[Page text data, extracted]
***
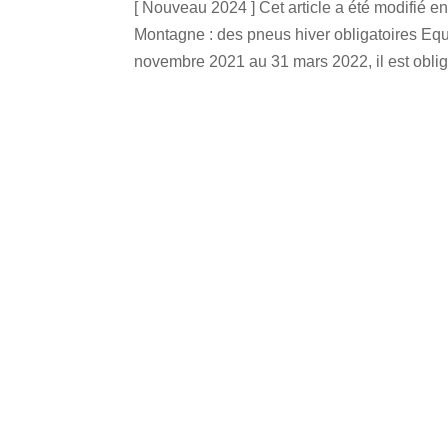
[ Nouveau 2024 ] Cet article a été modifié 
Montagne : des pneus hiver obligatoires E
novembre 2021 au 31 mars 2022, il est obliga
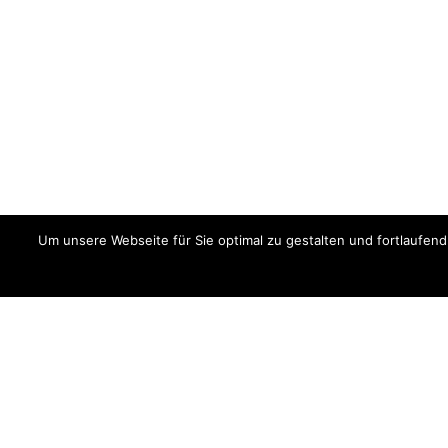
Um unsere Webseite für Sie optimal zu gestalten und fortlaufe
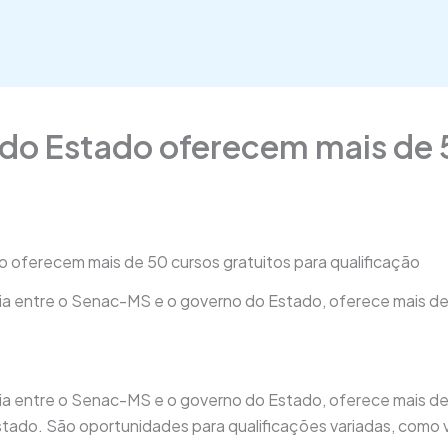
o Estado oferecem mais de 5
oferecem mais de 50 cursos gratuitos para qualificação
ia entre o Senac-MS e o governo do Estado, oferece mais de
ia entre o Senac-MS e o governo do Estado, oferece mais de
tado. São oportunidades para qualificações variadas, como v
***
- **TASK STATEMENT**
Can you copy the lines of the listing, from the line containing "o Estado oferecem mais de 5" through the end of the listing, both ends included, reproducing each one character for character?

- **RESULT BELOW**
o Estado oferecem mais de 5
oferecem mais de 50 cursos gratuitos para qualificação
ia entre o Senac-MS e o governo do Estado, oferece mais de
ia entre o Senac-MS e o governo do Estado, oferece mais de
tado. São oportunidades para qualificações variadas, como v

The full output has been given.